We should be seeing TV adverts showcasing the unmissable exclusives and breadth of games on offer, and affordability of the system, the off-tv play without the cost of a Vita etc etc. But instead the culmination of a year's marketing - and presumably a chunk of that $256m - is a limp, forgettable Super Mario 3D World advert in an X Factor ad break.
And it's such a shame, because there really are some worthy titles and experiences that can only be had on the Wii U, but thanks to Nintendo it has become a bit of a forgotten child, an almost laughing stock in some gaming circles. And this is something that needs to be addressed if Nintendo want to make a go of it in 2014. Hoping people buy your games simply won't cut it. And a hat trick of LBIUs would be the final nail in the coffin this time next year.
Most Anticipated For 2014 | Dark Souls 2
Move over next gen, this is where it's really at. The hotly anticipated sequel to From Software's critically acclaimed Dark Souls is where my attention is at for next year, and will ensure that, for a time at least, my PS3 will be getting some serious playtime in 2014.
For those following Dealspwn's Carl through his trials and tribulations of the beta version of this game, you'll understand why I am so excited. Simply put it's another chance to experience a gaming challenge so great, so wonderfully crafted, so full of detail, and oh so much death that March cannot come soon enough. What From Software created in the original was a game that wasn't afraid to leave us to it, to explore, to try, to fail, to retry, to fail again, to break a controller, to return after a relaxing sabbatical to start anew. My highlight of the generation was finally beating the original, and I'd like to think that the second installment will leave me feeling as giddy.
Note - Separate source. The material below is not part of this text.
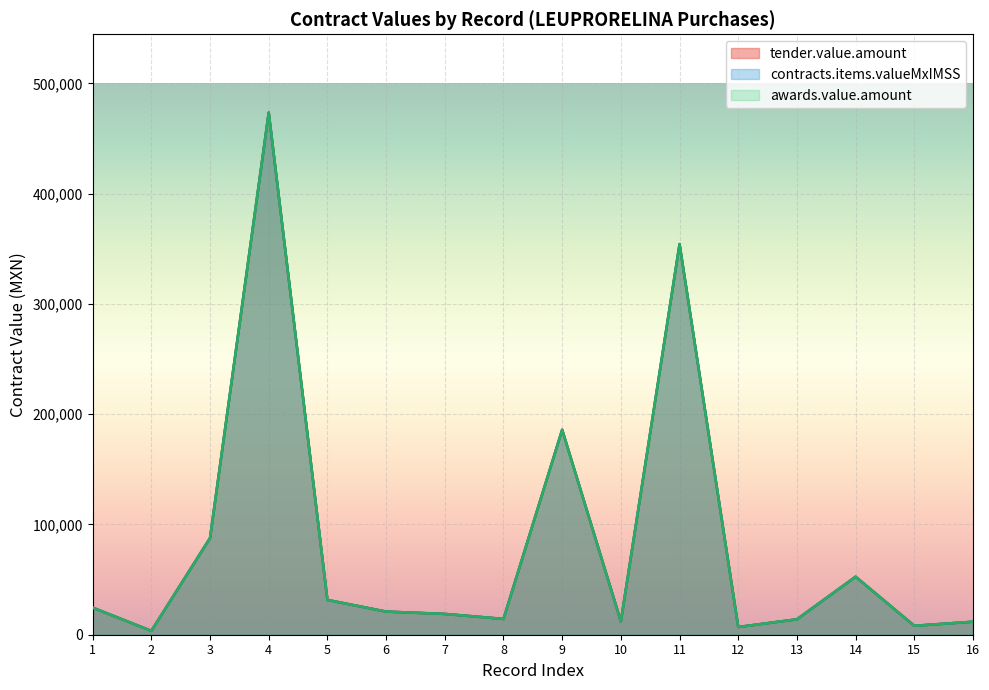

True or false: tender.value.amount and awards.value.amount intersect in this chart.

False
The game itself is looking great, and if Carl's playthroughs are anything to go by, then it seems the mechanics are all working well. I'm looking forward to how challenging the finished game is and how the tweaks to the game's stance on difficulty impact it's sense of achievement. I want to love this game, as I loved it's predecessor, I want it to take over my life, and ravage me senseless in the process. I want to die with a sense of determination and anger in equal measure. But more than anything I want to be surprised. I love Dark Souls, and whilst I want Dark Souls 2 to be more of the same, I also want it to have so much stuffed up its sleeves, it looks like a cheap children's entertainer.
So remember me come March 2014, I'll be the one unable to type properly on Dealspwn thanks to having broken a finger or two whilst lodging a controller into a nearby inanimate object. But boy will it be worth it.